↓↓↓

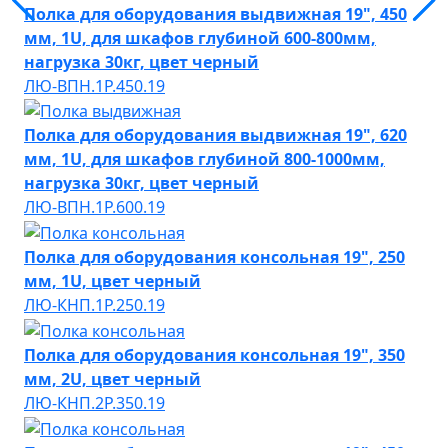
Полка для оборудования выдвижная 19", 450
мм, 1U, для шкафов глубиной 600-800мм,
нагрузка 30кг, цвет черный
ЛЮ-ВПН.1P.450.19
Полка для оборудования выдвижная 19", 620
мм, 1U, для шкафов глубиной 800-1000мм,
нагрузка 30кг, цвет черный
ЛЮ-ВПН.1P.600.19
Полка для оборудования консольная 19", 250
мм, 1U, цвет черный
ЛЮ-КНП.1Р.250.19
Полка для оборудования консольная 19", 350
мм, 2U, цвет черный
ЛЮ-КНП.2Р.350.19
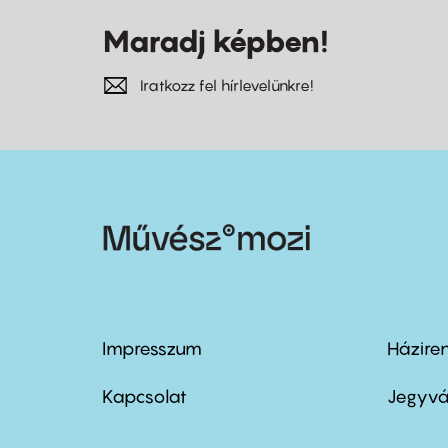
Maradj képben!
Iratkozz fel hírlevelünkre!
Impresszum
Házire
Footer
Foo
menu
me
Kapcsolat
Jegyvá
first
sec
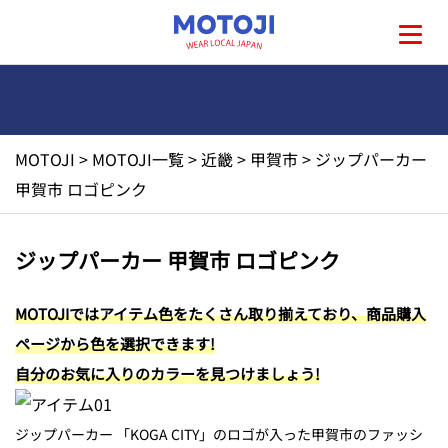
MOTOJI
>
MOTOJI一覧
>
近畿
>
甲賀市
>
ジップパーカー
HOME
甲賀市 ロゴピンク
MOTOJIとは?
ジップパーカー 甲賀市 ロゴピンク
地元一覧
MOTOJIではアイテム色をたくさん取り揃えており、商品購入
ページから色を選択できます!
お問い合わせ
自分のお気に入りのカラーを見つけましょう!
ジップパーカー 「KOGA CITY」のロゴが入った甲賀市のファッシ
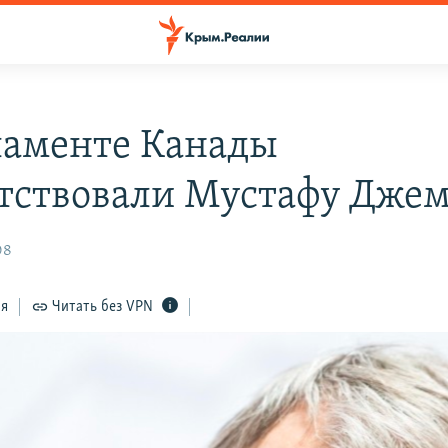
ламенте Канады
тствовали Мустафу Дже
08
ся
Читать без VPN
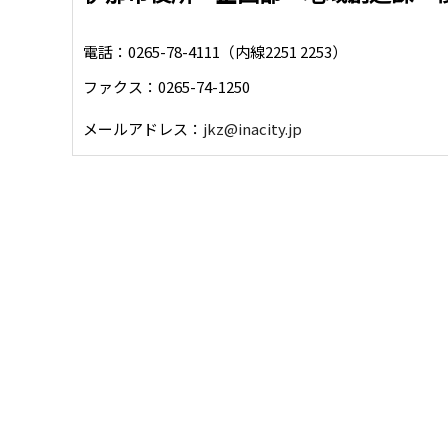
電話：0265-78-4111（内線2251 2253）
ファクス：0265-74-1250
メールアドレス：
jkz@inacity.jp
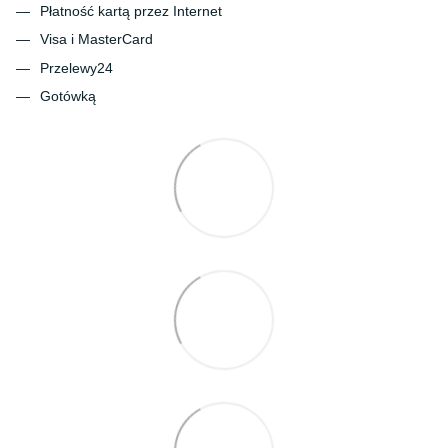
Płatność kartą przez Internet
Visa i MasterCard
Przelewy24
Gotówką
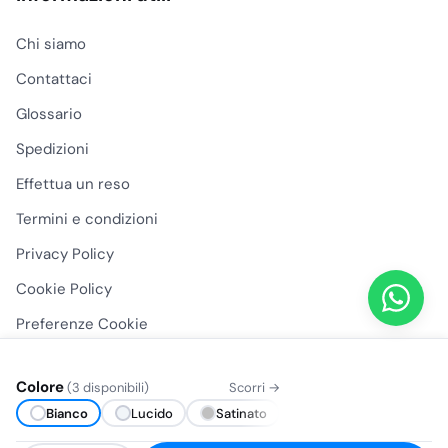
Chi siamo
Contattaci
Glossario
Spedizioni
Effettua un reso
Termini e condizioni
Privacy Policy
Cookie Policy
Preferenze Cookie
Colore
(3 disponibili)
Scorri →
Bianco
Lucido
Satinato
Svuota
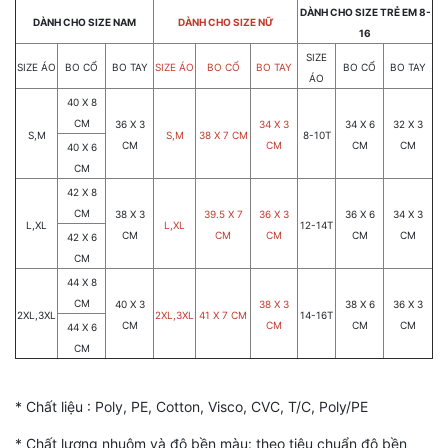
DÀNH CHO SIZE TRẺ EM 8-
DÀNH CHO SIZE NAM
DÀNH CHO SIZE NỮ
16
SIZE
SIZE ÁO
BO CỔ
BO TAY
SIZE ÁO
BO CỔ
BO TAY
BO CỔ
BO TAY
ÁO
40 X 8
CM
36 X 3
34 X 3
34 X 6
32 X 3
S,M
S,M
38 X 7 CM
8-10T
CM
CM
CM
CM
40 X 6
CM
42 X 8
CM
38 X 3
39.5 X 7
36 X 3
36 X 6
34 X 3
L,XL
L,XL
12-14T
CM
CM
CM
CM
CM
42 X 6
CM
44 X 8
CM
40 X 3
38 X 3
38 X 6
36 X 3
2XL,3XL
2XL,3XL
41 X 7 CM
14-16T
CM
CM
CM
CM
44 X 6
CM
* Chất liệu : Poly, PE, Cotton, Visco, CVC, T/C, Poly/PE
* Chất lượng nhuộm và độ bền màu: theo tiêu chuẩn độ bền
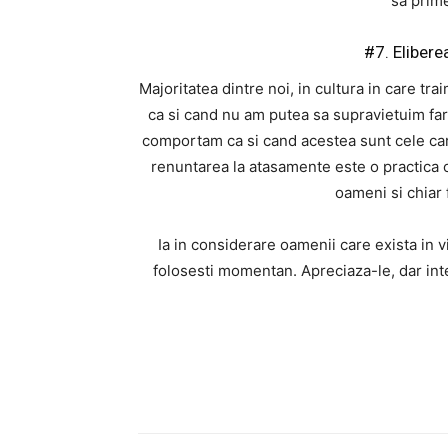
sa prime
#7. Eliber
Majoritatea dintre noi, in cultura in care tra
ca si cand nu am putea sa supravietuim fara
comportam ca si cand acestea sunt cele car
renuntarea la atasamente este o practica ob
oameni si chiar f
Ia in considerare oamenii care exista in vi
folosesti momentan. Apreciaza-le, dar inte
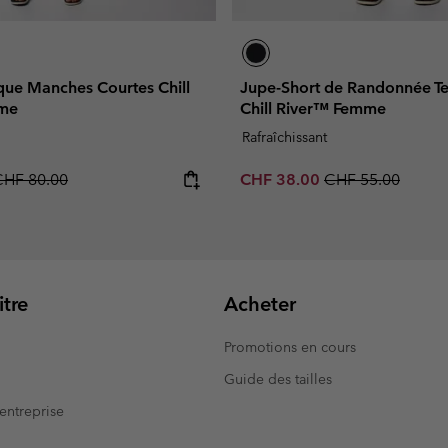
que Manches Courtes Chill
Jupe-Short de Randonnée T
me
Chill River™ Femme
Rafraîchissant
egular price:
Sale price:
Regular price:
CHF 80.00
CHF 38.00
CHF 55.00
tre
Acheter
Promotions en cours
Guide des tailles
entreprise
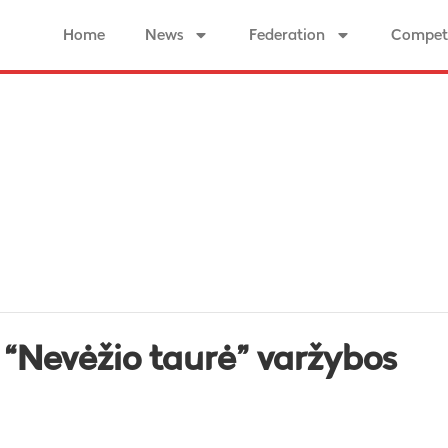
Home
News
Federation
Competi
 “Nevėžio taurė” varžybos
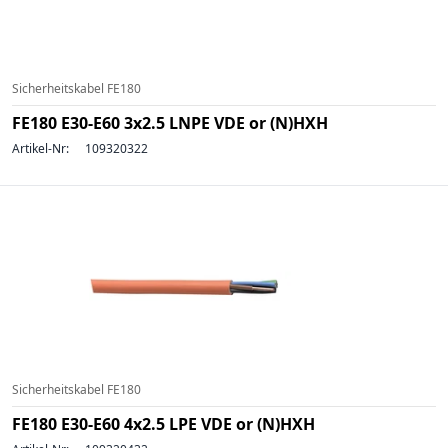
Sicherheitskabel FE180
FE180 E30-E60 3x2.5 LNPE VDE or (N)HXH
Artikel-Nr:
109320322
Sicherheitskabel FE180
FE180 E30-E60 4x2.5 LPE VDE or (N)HXH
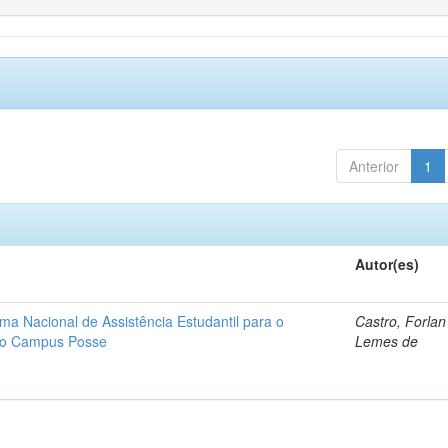
Anterior
1
Autor(es)
ma Nacional de Assistência Estudantil para o
Castro, Forla
ano Campus Posse
Lemes de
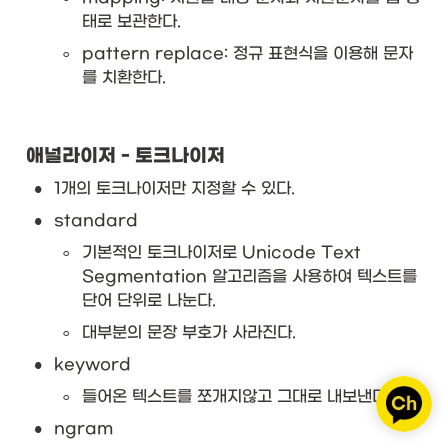
태로 보관한다.
◦
pattern replace: 정규 표현식을 이용해 문자
를 치환한다.
애널라이저 - 토크나이저
•
1개의 토크나이저만 지정할 수 있다. 
•
standard
◦
기본적인 토크나이저로 Unicode Text 
Segmentation 알고리즘을 사용하여 텍스트를 
단어 단위로 나눈다. 
◦
대부분의 문장 부호가 사라진다. 
•
keyword
◦
들어온 텍스트를 쪼개지않고 그대로 내보낸다. 
•
ngram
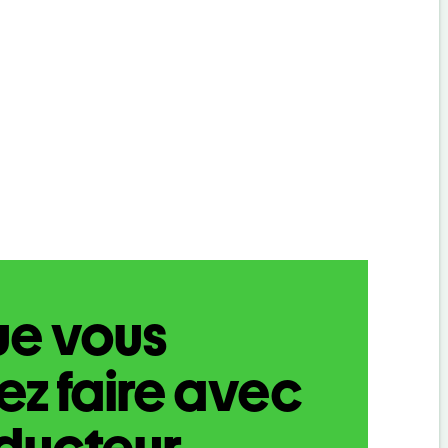
ue vous
z faire avec
aducteur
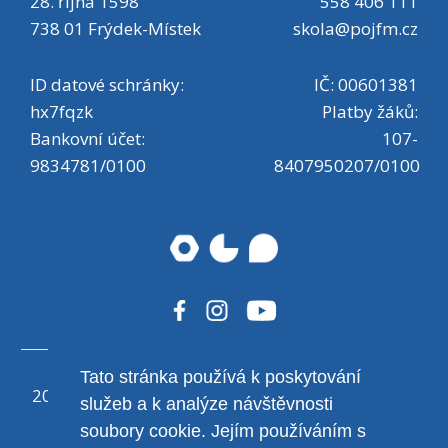
28. října 1598
558 406 111
738 01 Frýdek-Místek
skola@pojfm.cz
ID datové schránky:
IČ: 00601381
hx7fqzk
Platby žáků:
Bankovní účet:
107-
9834781/0100
8407950207/0100
Tato stránka používá k poskytování
2020 ©
eABM
, design Michal Hrtoň - student POJ
služeb a k analýze návštěvnosti
F≈M v rámci dlouhodobé maturitní práce
soubory cookie. Jejím používáním s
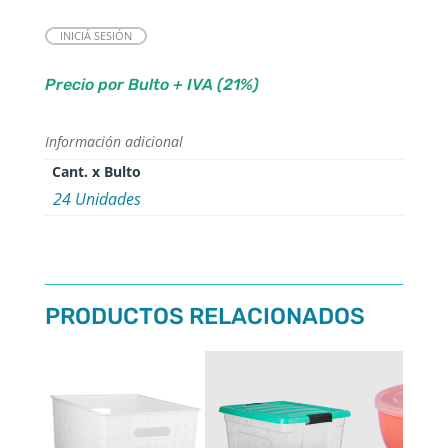
INICIÁ SESIÓN
Precio por Bulto + IVA (21%)
Información adicional
Cant. x Bulto
24 Unidades
PRODUCTOS RELACIONADOS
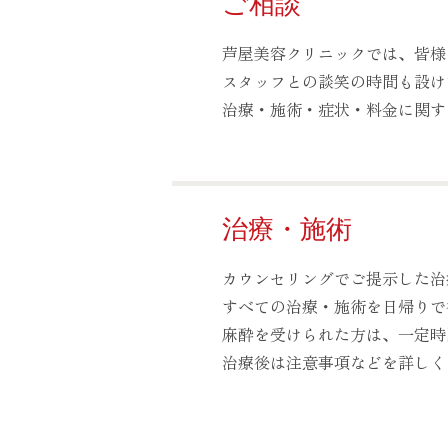
ご相談
芦屋美容クリニックでは、皆様
スタッフとの談笑の時間も設け
治療・施術・症状・料金に関す
治療・施術
カウンセリングでご提示した治
すべての治療・施術を日帰りで
麻酔を受けられた方は、一定時
治療後は注意事項などを詳しく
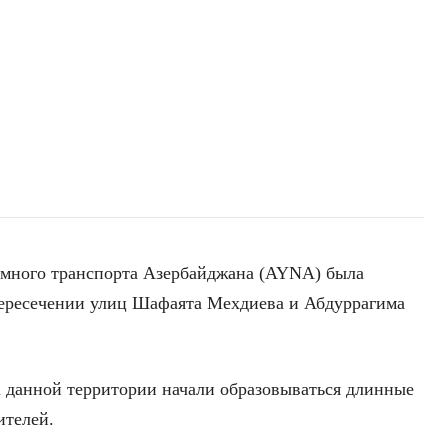
емного транспорта Азербайджана (AYNA) была
пересечении улиц Шафаята Мехдиева и Абдуррагима
а данной территории начали образовываться длинные
ителей.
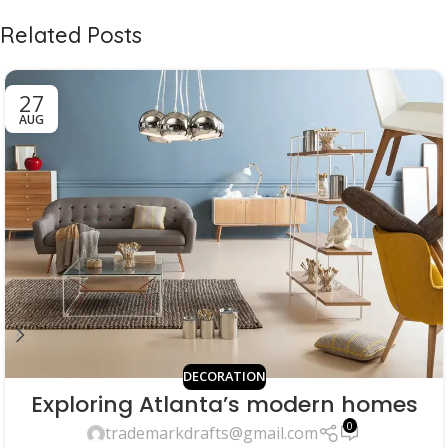
Related Posts
27
AUG
DECORATION
Exploring Atlanta’s modern homes
0
trademarkdrafts@gmail.com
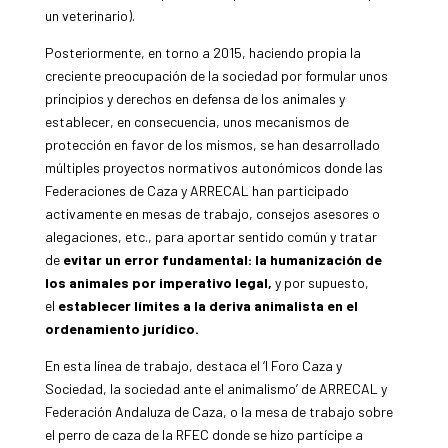
un veterinario).
Posteriormente, en torno a 2015, haciendo propia la
creciente preocupación de la sociedad por formular unos
principios y derechos en defensa de los animales y
establecer, en consecuencia, unos mecanismos de
protección en favor de los mismos, se han desarrollado
múltiples proyectos normativos autonómicos donde las
Federaciones de Caza y ARRECAL han participado
activamente en mesas de trabajo, consejos asesores o
alegaciones, etc., para aportar sentido común y tratar
de
evitar un error fundamental: la humanización de
los animales por imperativo legal,
y por supuesto,
el
establecer límites a la deriva animalista en el
ordenamiento jurídico.
En esta línea de trabajo, destaca el ‘I Foro Caza y
Sociedad, la sociedad ante el animalismo’ de ARRECAL y
Federación Andaluza de Caza, o la mesa de trabajo sobre
el perro de caza de la RFEC donde se hizo partícipe a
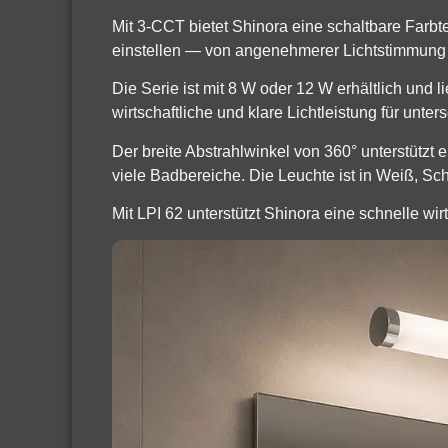
Mit 3-CCT bietet Shinora eine schaltbare Farb
einstellen — von angenehmerer Lichtstimmung bi
Die Serie ist mit 8 W oder 12 W erhältlich und 
wirtschaftliche und klare Lichtleistung für unt
Der breite Abstrahlwinkel von 360° unterstützt
viele Badbereiche. Die Leuchte ist in Weiß, S
Mit LPI 62 unterstützt Shinora eine schnelle wi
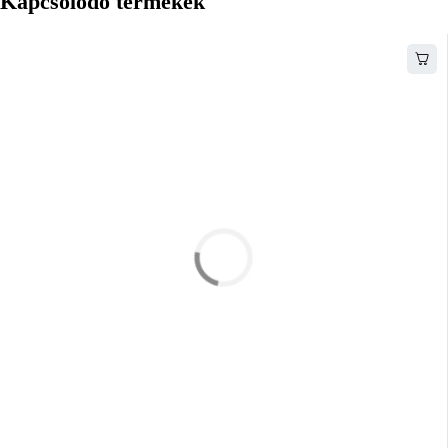
Kapcsolódó termékek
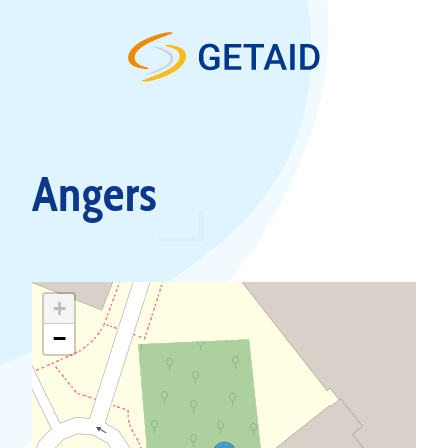
Skip to content
Angers
+
−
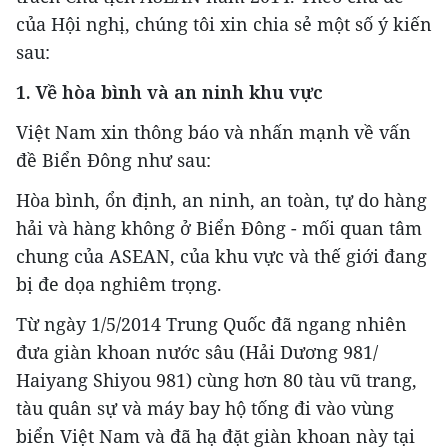
của Hội nghị, chúng tôi xin chia sẻ một số ý kiến
sau:
1. Về hòa bình và an ninh khu vực
Việt Nam xin thông báo và nhấn mạnh về vấn
đề Biển Đông như sau:
Hòa bình, ổn định, an ninh, an toàn, tự do hàng
hải và hàng không ở Biển Đông - mối quan tâm
chung của ASEAN, của khu vực và thế giới đang
bị đe dọa nghiêm trọng.
Từ ngày 1/5/2014 Trung Quốc đã ngang nhiên
đưa giàn khoan nước sâu (Hải Dương 981/
Haiyang Shiyou 981) cùng hơn 80 tàu vũ trang,
tàu quân sự và máy bay hộ tống đi vào vùng
biển Việt Nam và đã hạ đặt giàn khoan này tại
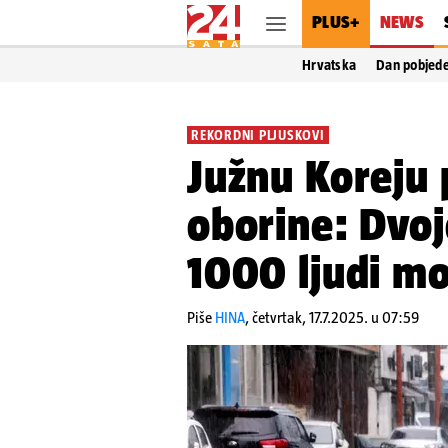
PLUS+
NEWS
Hrvatska
Dan pobjed
REKORDNI PLJUSKOVI
Južnu Koreju 
oborine: Dvoj
1000 ljudi mo
Piše
HINA
,
četvrtak, 17.7.2025. u 07:59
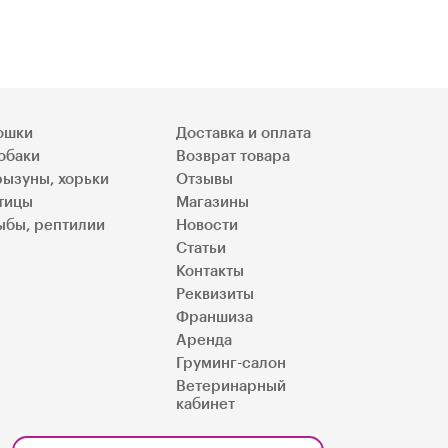
ошки
Доставка и оплата
обаки
Возврат товара
рызуны, хорьки
Отзывы
тицы
Магазины
ыбы, рептилии
Новости
Статьи
Контакты
Реквизиты
Франшиза
Аренда
Груминг-салон
Ветеринарный
кабинет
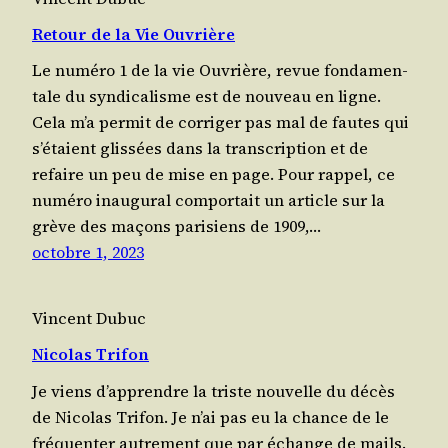
Retour de la Vie Ouvrière
Le numé­ro 1 de la vie Ouvrière, revue fon­da­men­
tale du syn­di­ca­lisme est de nou­veau en ligne.
Cela m’a per­mit de cor­ri­ger pas mal de fautes qui
s’é­taient glis­sées dans la trans­crip­tion et de
refaire un peu de mise en page. Pour rap­pel, ce
numé­ro inau­gu­ral com­por­tait un article sur la
grève des maçons pari­siens de 1909,…
octobre 1, 2023
Vincent Dubuc
Nicolas Trifon
Je viens d’ap­prendre la triste nou­velle du décès
de Nico­las Trifon. Je n’ai pas eu la chance de le
fré­quen­ter autre­ment que par échange de mails.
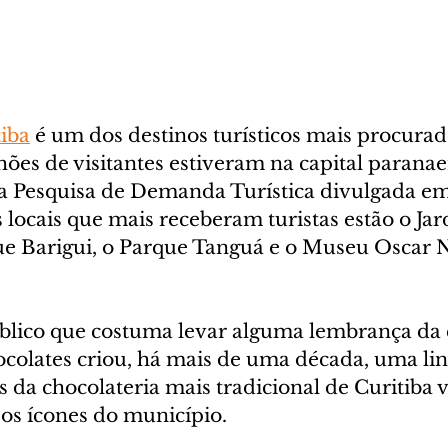
tiba
 é um dos destinos turísticos mais procurado
ões de visitantes estiveram na capital paranae
a Pesquisa de Demanda Turística divulgada e
 locais que mais receberam turistas estão o Jar
ue Barigui, o Parque Tanguá e o Museu Oscar 
blico que costuma levar alguma lembrança da c
lates criou, há mais de uma década, uma lin
s da chocolateria mais tradicional de Curitiba 
s ícones do município.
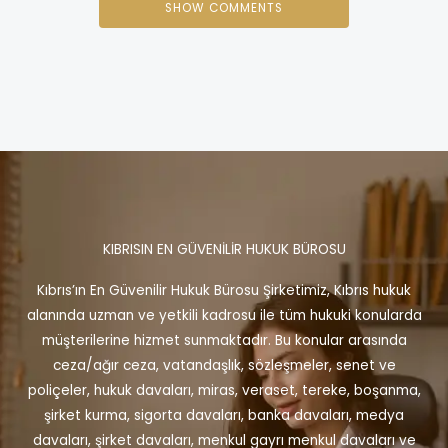
SHOW COMMENTS
KIBRISIN EN GÜVENİLİR HUKUK BÜROSU
Kıbrıs’ın En Güvenilir Hukuk Bürosu Şirketimiz, Kıbrıs hukuk
alanında uzman ve yetkili kadrosu ile tüm hukuki konularda
müşterilerine hizmet sunmaktadır. Bu konular arasında
ceza/ağır ceza, vatandaşlık, sözleşmeler, senet ve
poliçeler, hukuk davaları, miras, veraset, tereke, boşanma,
şirket kurma, sigorta davaları, banka davaları, medya
davaları, şirket davaları, menkul gayrı menkul davaları ve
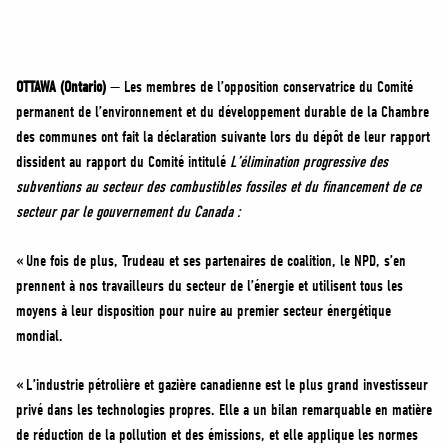
MÉDIAS
BÉNÉVOLE
ADHÉREZ
OTTAWA (Ontario)
— Les membres de l’opposition conservatrice du Comité
BOUTIQUE
permanent de l’environnement et du développement durable de la Chambre
des communes ont fait la déclaration suivante lors du dépôt de leur rapport
dissident au rapport du Comité intitulé
L’élimination progressive des
subventions au secteur des combustibles fossiles et du financement de ce
secteur par le gouvernement du Canada
:
« Une fois de plus, Trudeau et ses partenaires de coalition, le NPD, s’en
prennent à nos travailleurs du secteur de l’énergie et utilisent tous les
moyens à leur disposition pour nuire au premier secteur énergétique
mondial.
« L’industrie pétrolière et gazière canadienne est le plus grand investisseur
privé dans les technologies propres. Elle a un bilan remarquable en matière
de réduction de la pollution et des émissions, et elle applique les normes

↑↑↑

What to produce
Which of the lines in the material above contain "sociedad"? Copy each one out.

Solved exercise
creciente preocupación de la sociedad por formular unos
Sociedad, la sociedad ante el animalismo’ de ARRECAL y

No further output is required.